= EXERCISE GOAL =
Using the records beneath, say how many lines contain the word "Forums", without comment.

______________________________

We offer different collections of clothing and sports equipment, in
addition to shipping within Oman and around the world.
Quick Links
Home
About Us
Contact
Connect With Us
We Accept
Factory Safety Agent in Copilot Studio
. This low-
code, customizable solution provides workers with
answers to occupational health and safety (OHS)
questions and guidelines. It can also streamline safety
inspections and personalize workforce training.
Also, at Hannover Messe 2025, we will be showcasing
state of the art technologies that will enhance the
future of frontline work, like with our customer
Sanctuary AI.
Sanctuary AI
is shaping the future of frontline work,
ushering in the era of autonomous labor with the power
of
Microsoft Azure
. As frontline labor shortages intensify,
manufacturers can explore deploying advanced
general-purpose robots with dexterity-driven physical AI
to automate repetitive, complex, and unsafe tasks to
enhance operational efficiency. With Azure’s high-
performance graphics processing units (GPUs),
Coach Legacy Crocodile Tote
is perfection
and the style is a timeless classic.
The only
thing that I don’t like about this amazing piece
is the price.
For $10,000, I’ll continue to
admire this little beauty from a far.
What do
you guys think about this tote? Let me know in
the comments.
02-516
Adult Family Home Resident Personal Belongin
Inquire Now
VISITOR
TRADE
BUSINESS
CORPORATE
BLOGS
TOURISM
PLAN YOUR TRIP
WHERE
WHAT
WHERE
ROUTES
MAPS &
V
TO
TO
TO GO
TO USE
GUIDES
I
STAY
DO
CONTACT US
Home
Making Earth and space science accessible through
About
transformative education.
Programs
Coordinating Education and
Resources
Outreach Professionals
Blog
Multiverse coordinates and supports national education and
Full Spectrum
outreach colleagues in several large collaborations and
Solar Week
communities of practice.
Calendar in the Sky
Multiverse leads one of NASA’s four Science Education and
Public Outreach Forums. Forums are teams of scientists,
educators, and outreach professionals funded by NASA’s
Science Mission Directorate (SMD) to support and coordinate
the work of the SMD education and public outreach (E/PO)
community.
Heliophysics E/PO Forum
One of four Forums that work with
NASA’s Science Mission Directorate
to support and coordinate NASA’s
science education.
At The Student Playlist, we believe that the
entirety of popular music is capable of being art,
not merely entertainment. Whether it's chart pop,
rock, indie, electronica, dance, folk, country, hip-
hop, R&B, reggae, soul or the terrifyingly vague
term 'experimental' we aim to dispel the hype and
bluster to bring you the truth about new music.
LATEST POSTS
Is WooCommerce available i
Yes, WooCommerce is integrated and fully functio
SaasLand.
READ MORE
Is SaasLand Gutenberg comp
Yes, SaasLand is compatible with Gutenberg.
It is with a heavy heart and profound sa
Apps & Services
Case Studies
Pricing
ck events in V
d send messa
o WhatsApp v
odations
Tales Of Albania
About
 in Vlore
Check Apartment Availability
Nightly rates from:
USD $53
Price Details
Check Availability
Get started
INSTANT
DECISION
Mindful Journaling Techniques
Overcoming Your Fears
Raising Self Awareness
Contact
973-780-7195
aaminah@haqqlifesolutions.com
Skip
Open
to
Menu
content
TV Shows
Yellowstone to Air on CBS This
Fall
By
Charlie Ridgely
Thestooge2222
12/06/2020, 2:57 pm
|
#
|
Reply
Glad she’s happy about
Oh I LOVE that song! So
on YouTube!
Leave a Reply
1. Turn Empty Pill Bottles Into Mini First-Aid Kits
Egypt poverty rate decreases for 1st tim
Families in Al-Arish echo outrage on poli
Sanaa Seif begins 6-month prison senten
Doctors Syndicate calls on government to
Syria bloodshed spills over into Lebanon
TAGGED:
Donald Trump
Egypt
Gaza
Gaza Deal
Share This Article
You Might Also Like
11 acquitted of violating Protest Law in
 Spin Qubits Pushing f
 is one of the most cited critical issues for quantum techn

______________________________

= EXERCISE OUTPUT =
2